Investment is based on expectations, and the fall began as soon as it was likely that Abbott would be able to remove Labor’s climate legislation, ushering in almost a decade of no credible energy policy and the consequently high electricity prices. Those high electricity prices were one of the biggest complaints for business between 2014 and 2017 or so.
But, if you look at the components of business investment, you can see where the falls are.
Most of the fall is in mining, but there has also been no increasing in non-mining investment.
Capital expenditure in the mining industry fell from about $100b to $30b per year. That reversed equally steep annual growth that had been fairly constant since the early 1990s
Around 1990, mining sector capital investment was $4b/year. It grew steadily (excluding the 90s recession) to about $100b/year over the 20 years leading up to Abbott.
Non-mining capital expenditure hasn’t changed nearly so much: it roughly doubled from $30b in 1990 to around $60b at the time of the GFC. Since then, non-mining capital expenditure hasn’t grown much.
Most of the growth in capital expenditure from 1990 to the GFC was in machinery & equipment, which grew steadily at 7%pa. Since the GFC, it’s fallen to 4%pa. But engineering investment picked up hugely during the mining boom from 2005 to 2012, going from 1% growth to almost 8%. That collapsed again, too, and is now around 2%.
Non-mining profits have been around 12% fairly constantly since 2000, though slightly lower under the current government than they were under Labor (about 11% now, compared with 13% under Labor).
All this adds up to a stagnating capital-labour ratio, which stopped growing for the first time in 50 years once Abbott was PM. The capital-labour stagnation has resulted in the collapse in wages growth that began at the same time.
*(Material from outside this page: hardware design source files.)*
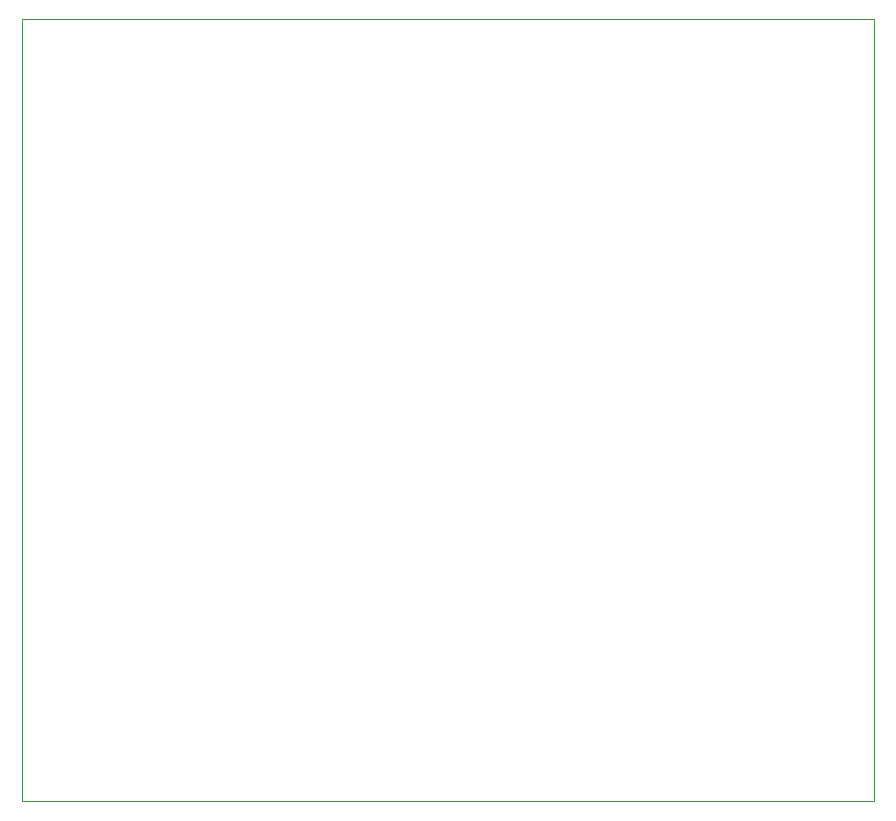
<source format=gbr>
%TF.GenerationSoftware,KiCad,Pcbnew,8.0.6*%
%TF.CreationDate,2025-05-23T10:29:42+02:00*%
%TF.ProjectId,AmplifOptoacopladorEnclosure,416d706c-6966-44f7-9074-6f61636f706c,rev?*%
%TF.SameCoordinates,Original*%
%TF.FileFunction,Profile,NP*%
%FSLAX46Y46*%
G04 Gerber Fmt 4.6, Leading zero omitted, Abs format (unit mm)*
G04 Created by KiCad (PCBNEW 8.0.6) date 2025-05-23 10:29:42*
%MOMM*%
%LPD*%
G01*
G04 APERTURE LIST*
%TA.AperFunction,Profile*%
%ADD10C,0.050000*%
%TD*%
G04 APERTURE END LIST*
D10*
X156500000Y-42300000D02*
X228700000Y-42300000D01*
X228700000Y-108500000D01*
X156500000Y-108500000D01*
X156500000Y-42300000D01*
M02*

</source>
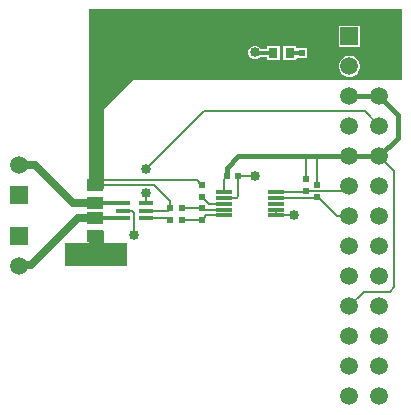
<source format=gbr>
%TF.GenerationSoftware,Altium Limited,Altium Designer,21.2.2 (38)*%
G04 Layer_Physical_Order=1*
G04 Layer_Color=255*
%FSLAX45Y45*%
%MOMM*%
%TF.SameCoordinates,DC8D9031-FEEE-4EB9-A140-7D2FD38E5C7C*%
%TF.FilePolarity,Positive*%
%TF.FileFunction,Copper,L1,Top,Signal*%
%TF.Part,Single*%
G01*
G75*
%TA.AperFunction,SMDPad,CuDef*%
%ADD10R,1.40000X1.10000*%
%ADD11R,0.60000X0.50000*%
%ADD12R,0.50000X0.60000*%
%ADD13R,1.45000X0.30000*%
%ADD14R,0.80000X0.90000*%
G04:AMPARAMS|DCode=15|XSize=1.19mm|YSize=0.4mm|CornerRadius=0.05mm|HoleSize=0mm|Usage=FLASHONLY|Rotation=0.000|XOffset=0mm|YOffset=0mm|HoleType=Round|Shape=RoundedRectangle|*
%AMROUNDEDRECTD15*
21,1,1.19000,0.30000,0,0,0.0*
21,1,1.09000,0.40000,0,0,0.0*
1,1,0.10000,0.54500,-0.15000*
1,1,0.10000,-0.54500,-0.15000*
1,1,0.10000,-0.54500,0.15000*
1,1,0.10000,0.54500,0.15000*
%
%ADD15ROUNDEDRECTD15*%
%TA.AperFunction,Conductor*%
%ADD16C,0.40000*%
%ADD17C,0.30000*%
%ADD18C,0.20000*%
%ADD19C,0.70000*%
%TA.AperFunction,ComponentPad*%
%ADD20R,1.50000X1.50000*%
%ADD21C,1.50000*%
%TA.AperFunction,ViaPad*%
%ADD22C,0.85000*%
%ADD23C,0.65000*%
G36*
X950000Y1500000D02*
X1150000D01*
Y1300000D01*
X625000D01*
Y1500000D01*
X825000D01*
Y1600000D01*
X950000D01*
Y1500000D01*
D02*
G37*
G36*
X3474512Y2875000D02*
X1200000D01*
X950000Y2625000D01*
Y1950000D01*
X825000D01*
Y3474512D01*
X3474512D01*
Y2875000D01*
D02*
G37*
%LPC*%
G36*
X3121000Y3337000D02*
X2941000D01*
Y3157000D01*
X3121000D01*
Y3337000D01*
D02*
G37*
G36*
X2580000Y3165000D02*
X2470000D01*
Y3045000D01*
X2580000D01*
Y3053482D01*
X2590000Y3060000D01*
X2670000D01*
Y3150000D01*
X2590000D01*
X2580000Y3156518D01*
Y3165000D01*
D02*
G37*
G36*
X2241437Y3167500D02*
X2218563D01*
X2197429Y3158746D01*
X2181254Y3142571D01*
X2172500Y3121437D01*
Y3098563D01*
X2181254Y3077429D01*
X2197429Y3061254D01*
X2218563Y3052500D01*
X2241437D01*
X2262571Y3061254D01*
X2275730Y3074412D01*
X2330000D01*
Y3045000D01*
X2440000D01*
Y3165000D01*
X2330000D01*
Y3135588D01*
X2281639D01*
X2278746Y3142571D01*
X2262571Y3158746D01*
X2241437Y3167500D01*
D02*
G37*
G36*
X3042849Y3083000D02*
X3019151D01*
X2996261Y3076867D01*
X2975739Y3065018D01*
X2958982Y3048261D01*
X2947134Y3027739D01*
X2941000Y3004849D01*
Y2981152D01*
X2947134Y2958262D01*
X2958982Y2937739D01*
X2975739Y2920982D01*
X2996261Y2909134D01*
X3019151Y2903000D01*
X3042849D01*
X3065739Y2909134D01*
X3086261Y2920982D01*
X3103018Y2937739D01*
X3114867Y2958262D01*
X3121000Y2981152D01*
Y3004849D01*
X3114867Y3027739D01*
X3103018Y3048261D01*
X3086261Y3065018D01*
X3065739Y3076867D01*
X3042849Y3083000D01*
D02*
G37*
%LPD*%
D10*
X880000Y1985000D02*
D03*
Y1835000D02*
D03*
X880000Y1555000D02*
D03*
Y1705000D02*
D03*
D11*
X2760000Y1990000D02*
D03*
Y1890000D02*
D03*
X2660000Y2040000D02*
D03*
Y1940000D02*
D03*
X1780000Y1690000D02*
D03*
Y1790000D02*
D03*
Y1990000D02*
D03*
Y1890000D02*
D03*
D12*
X1510000Y1790000D02*
D03*
X1610000D02*
D03*
X1510000Y1690000D02*
D03*
X1610000D02*
D03*
X1990000Y2060000D02*
D03*
X2090000D02*
D03*
X2730000Y3105000D02*
D03*
X2630000D02*
D03*
D13*
X2410000Y1730000D02*
D03*
Y1780000D02*
D03*
Y1830000D02*
D03*
Y1880000D02*
D03*
Y1930000D02*
D03*
X1970000D02*
D03*
Y1880000D02*
D03*
Y1830000D02*
D03*
Y1780000D02*
D03*
Y1730000D02*
D03*
D14*
X2525000Y3105000D02*
D03*
X2385000D02*
D03*
D15*
X1114000Y1835000D02*
D03*
Y1770000D02*
D03*
Y1705000D02*
D03*
X1306000D02*
D03*
Y1770000D02*
D03*
Y1835000D02*
D03*
D16*
X3285000Y2231000D02*
X3440000Y2386000D01*
Y2584000D01*
X3285000Y2739000D02*
X3440000Y2584000D01*
X3031000Y2739000D02*
X3285000D01*
X2660000Y2231000D02*
X2760000D01*
X2091000D02*
X2660000D01*
X2760000D02*
X3031000D01*
X3285000D01*
X1990000Y2130000D02*
X2091000Y2231000D01*
X1990000Y2060000D02*
Y2130000D01*
D17*
X2235000Y3105000D02*
X2385000D01*
X2230000Y3110000D02*
X2235000Y3105000D01*
X2525000Y3105000D02*
X2630000D01*
X2525000Y3105000D02*
X2525000Y3105000D01*
X880000Y1835000D02*
X880001Y1835000D01*
X1114000D01*
X880000Y1705000D02*
X1114000D01*
X880000Y1705000D02*
X880000Y1705000D01*
D18*
X3160000Y2610000D02*
X3285000Y2485000D01*
X1800000Y2610000D02*
X3160000D01*
X1310000Y2120000D02*
X1800000Y2610000D01*
X1157500Y1987500D02*
X1372500D01*
X1510000Y1850000D01*
X1155000Y1985000D02*
X1157500Y1987500D01*
X1760000Y2005000D02*
X1775000Y1990000D01*
X925000Y2030000D02*
X1740000D01*
X1775000Y1990000D02*
X1780000D01*
X1760000Y2005000D02*
Y2010000D01*
X1740000Y2030000D02*
X1760000Y2010000D01*
X880000Y1985000D02*
X925000Y2030000D01*
X880000Y1985000D02*
X1155000D01*
X1306000Y1835000D02*
Y1916000D01*
X1310000Y1920000D01*
X1510000Y1785000D02*
Y1790000D01*
Y1850000D01*
X3285000Y2231000D02*
X3410000Y2106000D01*
X3411716Y1121716D02*
Y1138284D01*
X3410000Y1140000D02*
X3411716Y1138284D01*
X3370000Y1080000D02*
X3411716Y1121716D01*
X3410000Y1140000D02*
Y2106000D01*
X3150000Y1080000D02*
X3370000D01*
X3031000Y961000D02*
X3150000Y1080000D01*
X2660000Y2040000D02*
Y2231000D01*
X2760000Y1990000D02*
Y2231000D01*
X2650000Y1930000D02*
X2660000Y1940000D01*
X2410000Y1930000D02*
X2650000D01*
X2410000Y1880000D02*
X2750000D01*
X2760000Y1890000D01*
X2765000D01*
X2958822Y1940000D02*
X2995822Y1977000D01*
X2660000Y1940000D02*
X2958822D01*
X2995822Y1977000D02*
X3031000D01*
X2780000Y1870000D02*
X2927000Y1723000D01*
X2765000Y1890000D02*
X2780000Y1875000D01*
X2927000Y1723000D02*
X3031000D01*
X2780000Y1870000D02*
Y1875000D01*
X2410000Y1730000D02*
X2560000D01*
X2560000Y1730000D01*
X2410000Y1730000D02*
Y1780000D01*
X1970000Y1880000D02*
X2078284D01*
X2090000Y1891716D02*
Y2060000D01*
X2078284Y1880000D02*
X2090000Y1891716D01*
Y2060000D02*
X2230000D01*
X1970000Y2035000D02*
X1990000Y2055000D01*
Y2060000D01*
X1970000Y1930000D02*
Y2035000D01*
X1780000Y1890000D02*
X1785000D01*
X1840000Y1830000D02*
X1970000D01*
X1800000Y1870000D02*
X1840000Y1830000D01*
X1800000Y1870000D02*
Y1875000D01*
X1785000Y1890000D02*
X1800000Y1875000D01*
X1610000Y1790000D02*
X1780000D01*
X1790000Y1780000D02*
X1970000D01*
X1780000Y1790000D02*
X1790000Y1780000D01*
X1800000Y1705000D02*
Y1710000D01*
X1785000Y1690000D02*
X1800000Y1705000D01*
X1780000Y1690000D02*
X1785000D01*
X1820000Y1730000D02*
X1970000D01*
X1800000Y1710000D02*
X1820000Y1730000D01*
X1780000Y1690000D02*
X1780000Y1690000D01*
X1610000Y1690000D02*
X1780000D01*
X1306000Y1705000D02*
X1495000D01*
X1510000Y1690000D01*
X1495000Y1770000D02*
X1510000Y1785000D01*
X1306000Y1770000D02*
X1495000D01*
X1210000Y1560000D02*
Y1750000D01*
X1191499Y1768501D02*
X1210000Y1750000D01*
X1115499Y1768501D02*
X1191499D01*
X1114000Y1770000D02*
X1115499Y1768501D01*
D19*
X730000Y1705000D02*
X880000D01*
X334779Y1309779D02*
X730000Y1705000D01*
X239779Y1309779D02*
X334779D01*
X230000Y1300000D02*
X239779Y1309779D01*
X371000Y2154000D02*
X690000Y1835000D01*
X880000D01*
X230000Y2154000D02*
X371000D01*
D20*
X230000Y1554000D02*
D03*
Y1900000D02*
D03*
X3031000Y3247000D02*
D03*
D21*
X230000Y1300000D02*
D03*
Y2154000D02*
D03*
X3285000Y3247000D02*
D03*
X3031000Y2993000D02*
D03*
X3285000D02*
D03*
X3031000Y2739000D02*
D03*
X3285000D02*
D03*
X3031000Y2485000D02*
D03*
X3285000D02*
D03*
X3031000Y2231000D02*
D03*
X3285000D02*
D03*
X3031000Y1977000D02*
D03*
X3285000D02*
D03*
X3031000Y1723000D02*
D03*
X3285000D02*
D03*
X3031000Y1469000D02*
D03*
X3285000D02*
D03*
X3031000Y1215000D02*
D03*
X3285000D02*
D03*
X3031000Y961000D02*
D03*
X3285000D02*
D03*
X3031000Y707000D02*
D03*
X3285000D02*
D03*
X3031000Y453000D02*
D03*
X3285000D02*
D03*
X3031000Y199000D02*
D03*
X3285000D02*
D03*
D22*
X2230000Y3110000D02*
D03*
X1310000Y2120000D02*
D03*
Y1920000D02*
D03*
X2560000Y1730000D02*
D03*
X2230000Y2060000D02*
D03*
X1210000Y1560000D02*
D03*
D23*
X880000Y2190000D02*
D03*
Y2280000D02*
D03*
Y2370000D02*
D03*
Y2460000D02*
D03*
Y2550000D02*
D03*
X675000Y1400000D02*
D03*
X775000D02*
D03*
X875000D02*
D03*
X975000D02*
D03*
X1075000D02*
D03*
%TF.MD5,7cffbcbddf80040dace7345f95a7a1fb*%
M02*

</source>
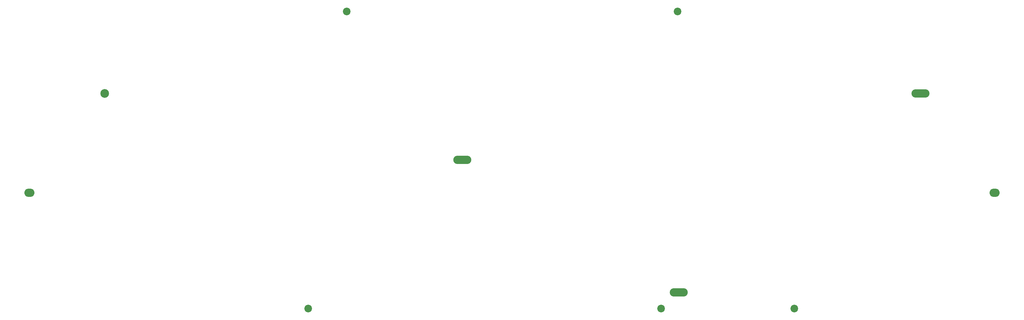
<source format=gts>
%TF.GenerationSoftware,KiCad,Pcbnew,(5.1.10-1-10_14)*%
%TF.CreationDate,2021-08-04T05:51:24+09:00*%
%TF.ProjectId,Jones_plate_bottom,4a6f6e65-735f-4706-9c61-74655f626f74,v.1 (042)*%
%TF.SameCoordinates,Original*%
%TF.FileFunction,Soldermask,Top*%
%TF.FilePolarity,Negative*%
%FSLAX46Y46*%
G04 Gerber Fmt 4.6, Leading zero omitted, Abs format (unit mm)*
G04 Created by KiCad (PCBNEW (5.1.10-1-10_14)) date 2021-08-04 05:51:24*
%MOMM*%
%LPD*%
G01*
G04 APERTURE LIST*
%ADD10C,2.200000*%
%ADD11O,2.900000X2.400000*%
%ADD12C,2.499400*%
%ADD13O,5.200000X2.400000*%
G04 APERTURE END LIST*
D10*
%TO.C,H5*%
X239175000Y-106925000D03*
%TD*%
%TO.C,H4*%
X200825000Y-106925000D03*
%TD*%
%TO.C,H3*%
X99275000Y-106925000D03*
%TD*%
%TO.C,H2*%
X205575000Y-21325000D03*
%TD*%
%TO.C,H1*%
X110325000Y-21325000D03*
%TD*%
D11*
%TO.C,REF\u002A\u002A*%
X296874960Y-73574600D03*
X18974960Y-73574600D03*
D12*
X40624960Y-44974600D03*
D13*
X275474960Y-44974600D03*
X205924960Y-102274600D03*
X143624960Y-64074600D03*
%TD*%
M02*

</source>
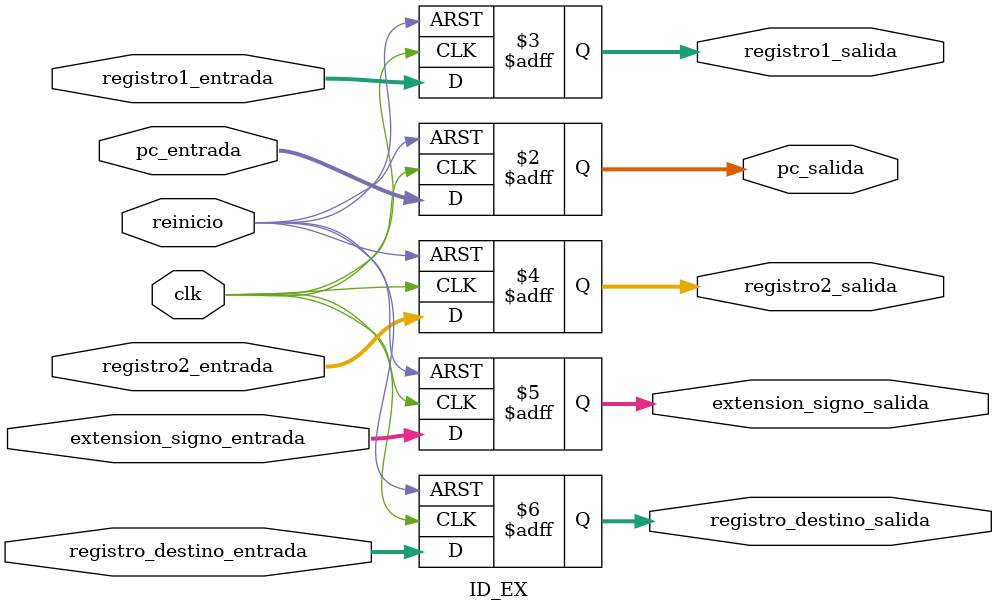
<source format=v>
module ID_EX(
    input wire clk,
    input wire reinicio,
    input wire [31:0] pc_entrada,             
    input wire [31:0] registro1_entrada,       
    input wire [31:0] registro2_entrada,       
    input wire [31:0] extension_signo_entrada, 
    input wire [4:0] registro_destino_entrada, 
    output reg [31:0] pc_salida,
    output reg [31:0] registro1_salida,
    output reg [31:0] registro2_salida,
    output reg [31:0] extension_signo_salida,
    output reg [4:0] registro_destino_salida
);
    always @(posedge clk or posedge reinicio) begin
        if (reinicio) begin
            pc_salida <= 0;
            registro1_salida <= 0;
            registro2_salida <= 0;
            extension_signo_salida <= 0;
            registro_destino_salida <= 0;
        end else begin
            pc_salida <= pc_entrada;
            registro1_salida <= registro1_entrada;
            registro2_salida <= registro2_entrada;
            extension_signo_salida <= extension_signo_entrada;
            registro_destino_salida <= registro_destino_entrada;
        end
    end
endmodule


</source>
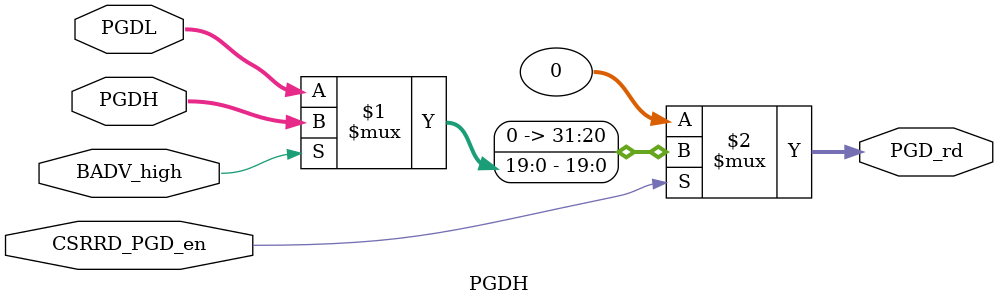
<source format=v>
module  PGDH(
    input               CSRRD_PGD_en,
    input       [31:12] PGDL,
    input       [31:12] PGDH,
    input               BADV_high,

    output      [31:0]  PGD_rd
);

    assign PGD_rd = CSRRD_PGD_en ? (BADV_high ? PGDH : PGDL) : 32'b0;

endmodule
</source>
From 1995-2012 wages growth was constantly between 3 & 4%, but it’s fallen to about 2% since Abbot (closer to 1% now).
https://www.rba.gov.au/chart-pack/factors-prod-labour-mkt.html
All of which is to say, the current government are fairly described as the worst economic managers that Australia has had in over half a century.
Perhaps business can appoint a different government soon?
Be still my beating heart!
Cut to the chase, this is straight out of the Koch controlled corporate and libertarian ‘bill mill’ ALEC American Legislative Exchange Council.
This mirrors Harvard academic Michael Porter’s ‘Five Forces’ strategic management paradigm to avoid competitive threats and especially ‘power of customers’, in the US this nobbling was presented under the ‘Orwellian’ guise of ‘consumer rights’.
beleaguered self-funded retirees with nowt but a thin sheet of franking credits between themselves and penury.
By penury, do you mean the pension? If so, surely it would be fairer to raise the pension (not that I am advocating this – if the pension is “penury”, what is Newstart?)
If you receive a full Pension you are poor. If you receive Newstart (JobSeeker) you are destitute.